● **Data extracts**:
•••

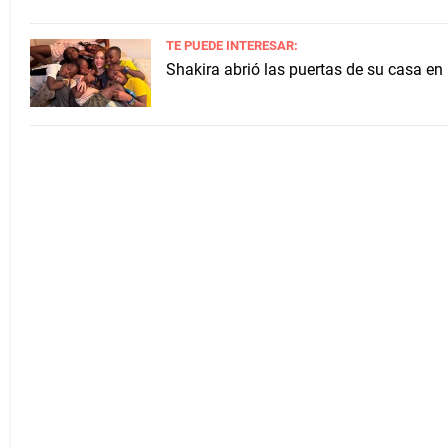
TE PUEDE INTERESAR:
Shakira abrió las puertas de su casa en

•••

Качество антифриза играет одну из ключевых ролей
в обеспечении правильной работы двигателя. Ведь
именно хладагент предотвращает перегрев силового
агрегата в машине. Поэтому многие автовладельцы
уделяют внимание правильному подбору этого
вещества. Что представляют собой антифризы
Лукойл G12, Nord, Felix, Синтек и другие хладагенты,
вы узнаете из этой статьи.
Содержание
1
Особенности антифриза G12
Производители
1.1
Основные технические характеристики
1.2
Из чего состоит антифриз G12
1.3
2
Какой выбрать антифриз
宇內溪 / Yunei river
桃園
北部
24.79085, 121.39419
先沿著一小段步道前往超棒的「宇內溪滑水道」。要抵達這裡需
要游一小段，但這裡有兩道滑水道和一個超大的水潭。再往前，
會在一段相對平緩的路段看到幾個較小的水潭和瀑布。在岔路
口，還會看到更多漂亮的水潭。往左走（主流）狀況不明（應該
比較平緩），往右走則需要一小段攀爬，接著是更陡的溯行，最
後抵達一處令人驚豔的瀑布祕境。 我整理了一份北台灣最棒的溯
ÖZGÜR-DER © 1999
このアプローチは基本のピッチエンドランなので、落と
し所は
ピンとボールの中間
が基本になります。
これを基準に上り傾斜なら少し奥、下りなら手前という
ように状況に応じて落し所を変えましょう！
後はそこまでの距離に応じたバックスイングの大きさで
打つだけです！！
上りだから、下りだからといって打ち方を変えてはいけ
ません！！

•••

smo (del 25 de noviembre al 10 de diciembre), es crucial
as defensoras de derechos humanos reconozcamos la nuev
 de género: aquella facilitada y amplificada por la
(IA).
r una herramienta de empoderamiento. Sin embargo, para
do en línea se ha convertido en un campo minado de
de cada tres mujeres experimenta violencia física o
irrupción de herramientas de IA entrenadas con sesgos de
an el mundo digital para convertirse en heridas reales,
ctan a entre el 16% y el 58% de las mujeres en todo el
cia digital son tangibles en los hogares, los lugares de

•••

● **What is expected**: The response should hold exactly the lines starting at the line with "as defensoras de" and ending at the line with "cia digital son", and no other line of the material above.

● **Result for this task**:
as defensoras de derechos humanos reconozcamos la nuev
 de género: aquella facilitada y amplificada por la
(IA).
r una herramienta de empoderamiento. Sin embargo, para
do en línea se ha convertido en un campo minado de
de cada tres mujeres experimenta violencia física o
irrupción de herramientas de IA entrenadas con sesgos de
an el mundo digital para convertirse en heridas reales,
ctan a entre el 16% y el 58% de las mujeres en todo el
cia digital son tangibles en los hogares, los lugares de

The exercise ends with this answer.